I decided to look into using a Graph Database, which is able to elegantly handle relationships and data which doesn’t fit well into simple tables. Fundamentally a Graph Database thinks in terms of vertexes (things) and edges (connections between things).
A graph database can model complex relationships: for example here the Pali Nikayas are children of “su” (Suttas) and “pi” (Pali). There is no need for one of these to be the root of the data.
I found a database called ArangoDB that thoroughly exceeds expectations. ArangoDB is a multi-model database, which means it can act as a document store (like MongoDB), key: value store (like Redis) and a graph database (like neo4j). Not only that but it caters to providing JSON data to client side rendering frameworks - in that sense it is highly practical.
- Natively JSON, basically it speaks, thinks in and understands JSON.
- Can act as a standalone backend server, presenting a REST API. It has authentication and permissions.
- Is a turnkey application. You just install it and it’s ready to go - no dependencies or complications.
- It has a web interface with a built-in visualizer and query analyzer.
- There is a consistently clear emphasis on ease of use and ease of learning.
- ArangoDB decreases the number of things you need to know, rather than increases.
Some things it does right:
- Database for a modern PWA, it is practically a dropin replacement for something like MySQL if you want to use JSON and have a REST API - and that’s to say nothing of it’s multi-model capabilities.
- Microservices are a big buzzword but they can also be a nightmare to manage. But with ArangoDB instead of running a bunch of different services, you run just one: ArangoDB. The microservices are js plugins that run inside it - snug up against the data where there is no communication overhead. Instead of proliferation of services you get consolidation. At first it seemed like a weird bolted on feature. Now I recognize it’s bloody brilliant, in fact it’s practically common sense.

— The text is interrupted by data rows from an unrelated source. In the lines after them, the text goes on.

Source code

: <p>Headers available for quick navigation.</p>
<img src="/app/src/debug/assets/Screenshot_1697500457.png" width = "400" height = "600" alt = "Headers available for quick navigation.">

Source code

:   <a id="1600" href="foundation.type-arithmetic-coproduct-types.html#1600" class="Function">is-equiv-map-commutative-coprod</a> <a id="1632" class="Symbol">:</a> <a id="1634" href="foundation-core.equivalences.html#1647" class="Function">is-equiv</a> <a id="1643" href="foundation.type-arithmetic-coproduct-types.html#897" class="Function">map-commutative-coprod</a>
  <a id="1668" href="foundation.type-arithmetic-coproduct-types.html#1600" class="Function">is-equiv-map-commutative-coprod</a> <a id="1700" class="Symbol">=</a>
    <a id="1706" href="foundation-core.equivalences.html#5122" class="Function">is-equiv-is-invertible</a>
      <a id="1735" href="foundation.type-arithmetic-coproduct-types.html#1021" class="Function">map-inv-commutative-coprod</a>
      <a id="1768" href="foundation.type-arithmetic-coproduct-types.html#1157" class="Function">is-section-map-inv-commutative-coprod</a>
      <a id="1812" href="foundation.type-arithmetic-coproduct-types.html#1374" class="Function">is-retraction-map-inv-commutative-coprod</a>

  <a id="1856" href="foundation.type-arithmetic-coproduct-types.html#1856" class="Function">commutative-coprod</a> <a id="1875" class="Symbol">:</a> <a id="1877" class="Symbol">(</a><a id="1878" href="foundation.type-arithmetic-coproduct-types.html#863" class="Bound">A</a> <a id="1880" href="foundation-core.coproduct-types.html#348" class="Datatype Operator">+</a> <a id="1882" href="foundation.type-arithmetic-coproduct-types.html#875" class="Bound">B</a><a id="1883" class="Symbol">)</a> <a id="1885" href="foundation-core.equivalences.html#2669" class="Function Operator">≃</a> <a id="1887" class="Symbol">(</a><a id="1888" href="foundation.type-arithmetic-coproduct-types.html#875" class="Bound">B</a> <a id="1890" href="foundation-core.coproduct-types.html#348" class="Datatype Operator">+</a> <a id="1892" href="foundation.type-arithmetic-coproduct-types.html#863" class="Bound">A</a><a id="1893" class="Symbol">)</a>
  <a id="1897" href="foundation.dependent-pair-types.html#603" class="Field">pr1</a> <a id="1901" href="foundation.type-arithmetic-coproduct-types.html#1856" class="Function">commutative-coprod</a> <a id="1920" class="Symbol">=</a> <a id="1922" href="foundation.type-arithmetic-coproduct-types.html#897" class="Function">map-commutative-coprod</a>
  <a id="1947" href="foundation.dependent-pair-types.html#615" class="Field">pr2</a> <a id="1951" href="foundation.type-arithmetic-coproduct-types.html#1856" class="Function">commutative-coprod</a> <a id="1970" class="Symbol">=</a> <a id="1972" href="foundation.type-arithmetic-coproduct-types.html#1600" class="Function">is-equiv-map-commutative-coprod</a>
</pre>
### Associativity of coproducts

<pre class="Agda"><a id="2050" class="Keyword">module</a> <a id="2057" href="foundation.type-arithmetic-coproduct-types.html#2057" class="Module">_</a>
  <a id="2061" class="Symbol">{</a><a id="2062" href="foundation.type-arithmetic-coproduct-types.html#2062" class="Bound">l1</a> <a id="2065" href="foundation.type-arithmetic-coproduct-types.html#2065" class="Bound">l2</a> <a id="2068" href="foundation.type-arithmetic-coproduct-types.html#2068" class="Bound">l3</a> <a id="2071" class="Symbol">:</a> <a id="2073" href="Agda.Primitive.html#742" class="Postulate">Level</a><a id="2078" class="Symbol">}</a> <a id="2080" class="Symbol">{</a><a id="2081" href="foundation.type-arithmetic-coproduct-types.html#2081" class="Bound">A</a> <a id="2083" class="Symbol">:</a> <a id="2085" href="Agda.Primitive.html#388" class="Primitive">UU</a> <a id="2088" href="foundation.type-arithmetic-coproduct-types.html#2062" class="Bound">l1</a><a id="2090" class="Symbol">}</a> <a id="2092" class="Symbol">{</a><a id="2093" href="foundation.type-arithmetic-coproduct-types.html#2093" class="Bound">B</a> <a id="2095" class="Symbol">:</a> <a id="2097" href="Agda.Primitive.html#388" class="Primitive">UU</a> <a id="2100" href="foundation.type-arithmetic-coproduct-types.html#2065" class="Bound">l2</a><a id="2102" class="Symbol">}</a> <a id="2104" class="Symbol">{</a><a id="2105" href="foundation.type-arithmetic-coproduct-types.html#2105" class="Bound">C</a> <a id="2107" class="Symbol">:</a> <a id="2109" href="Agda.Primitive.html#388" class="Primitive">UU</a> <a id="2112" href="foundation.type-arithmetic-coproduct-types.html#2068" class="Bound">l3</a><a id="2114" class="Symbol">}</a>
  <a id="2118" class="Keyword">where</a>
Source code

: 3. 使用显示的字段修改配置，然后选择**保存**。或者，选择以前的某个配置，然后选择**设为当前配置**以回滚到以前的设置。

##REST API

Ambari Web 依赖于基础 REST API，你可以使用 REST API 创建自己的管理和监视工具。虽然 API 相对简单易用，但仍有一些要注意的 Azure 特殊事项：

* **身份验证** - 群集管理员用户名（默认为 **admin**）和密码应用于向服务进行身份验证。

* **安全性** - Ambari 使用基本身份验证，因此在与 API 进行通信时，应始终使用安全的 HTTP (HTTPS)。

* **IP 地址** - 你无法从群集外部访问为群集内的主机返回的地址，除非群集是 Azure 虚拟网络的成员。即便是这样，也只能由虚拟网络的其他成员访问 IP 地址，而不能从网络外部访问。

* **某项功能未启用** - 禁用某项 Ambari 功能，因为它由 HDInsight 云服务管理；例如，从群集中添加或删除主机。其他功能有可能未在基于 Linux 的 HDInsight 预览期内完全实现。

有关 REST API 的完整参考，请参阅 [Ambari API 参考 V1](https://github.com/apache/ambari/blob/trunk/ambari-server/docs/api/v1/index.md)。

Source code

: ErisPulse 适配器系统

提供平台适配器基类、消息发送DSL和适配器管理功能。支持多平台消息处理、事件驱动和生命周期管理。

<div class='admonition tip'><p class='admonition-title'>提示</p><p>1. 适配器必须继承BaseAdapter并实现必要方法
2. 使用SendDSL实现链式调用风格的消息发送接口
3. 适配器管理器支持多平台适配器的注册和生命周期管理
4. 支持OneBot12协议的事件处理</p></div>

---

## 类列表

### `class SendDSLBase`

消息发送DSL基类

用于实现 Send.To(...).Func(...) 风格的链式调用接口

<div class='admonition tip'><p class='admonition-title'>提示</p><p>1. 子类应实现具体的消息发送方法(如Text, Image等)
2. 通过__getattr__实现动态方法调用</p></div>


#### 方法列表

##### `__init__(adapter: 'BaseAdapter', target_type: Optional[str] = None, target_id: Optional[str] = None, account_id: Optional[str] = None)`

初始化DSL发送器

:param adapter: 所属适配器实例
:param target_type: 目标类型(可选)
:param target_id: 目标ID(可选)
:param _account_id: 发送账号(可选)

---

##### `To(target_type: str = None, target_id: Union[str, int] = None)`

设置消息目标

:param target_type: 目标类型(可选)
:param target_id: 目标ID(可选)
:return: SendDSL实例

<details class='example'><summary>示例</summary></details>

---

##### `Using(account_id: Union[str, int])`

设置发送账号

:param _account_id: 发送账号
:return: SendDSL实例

for ... in ...constructions and such. The flow of AQL is decidedly straightforward and it is far more readable than SQL. A good language provides expressive power, that is relatively few words are required to express your will and make the software carry it out. Like SQL, AQL fulfills this promise while being more readable.
- Pragmatic. A “pure” Graph DB can be rendered impractical by adhering to an ideology of graphy purity, a multi-model database does not suffer from ideology, by also acting as a document store and key:value store it can enjoy extremely high performance for operations which a graph model is ill-suited for.
- Import/Export is as JSON files, cleanly separated into structure and data.
There are a lot of things that traditional databases do wrong now… to be fair, MySQL is over 20 years old now, it comes from a completely different era of computing. ArangoDB is only 5 years old, it has grown up in the modern era of computing, and it shows. It also seems to be a product of some very fine German engineering (it is an opensource project, but backed by a German database company)
- To get a consistency guarantee. When all the data is loaded into a graph database, and you try and link everything together with links, you know if there are problems like typos in uids.
- To get data wrangling functions and a REST API for free - also has a nice web interface baked in.
- To have the data in a format which can be exported, and then imported into other applications like visualizers.
- A farewell to Python (at least in the web server). While I love Python, there are advantages in using one language consistently.
- Infinite Possibilities, ArangoDB offers both great flexibility and ease of expression with blazing fast performance (contrast Elasticsearch: which is powerful but too sluggish for many tasks I can imagine) and it is easy to implement highly performant plugins for custom logic.
- A clear winner: ArangoDB is clearly better than alternatives - the closest competitor is OrientDB, but ArangoDB offers a host of side benefits, most of which come from the c/c++ core + V8 architecture.
- Not all beer and pizzas. For example vinaya parallels in the graph is basically a bomb (if there are 20 things all parallel of each other, that’s 400 links if expressed in the most naive way as a graph). Altough the fact that ArangoDB is a multi-model database with a powerful plugin architecture entirely mitigates this issue - that is to say even though it doesn’t solve all problems, it also doesn’t get in the way of solutions.
- Graph databases aren’t very well known and the most well known one (neo4j) is kind of esoteric, ArangoDB is the youngest of those to appear on the radar.
- Technology lock in. This is obviously unavoidable, you have to use some technology or another. A good strategy is probably to minimize how esoteric your technologies of choice are. ArangoDB isn’t popular I believe mainly due to being new, but it’s also very straightforward in every way.
I’m surprised I didn’t look into a Graph database before now - altough that’s because I barely even know they exist, no Graph DB has risen to prominence and it could easily be assumed they are only suitable for esoteric purposes. Multi-model databases are even more unusual and even newer. It’s probably only in the past 2 or 3 years that it would have started looking like a good idea.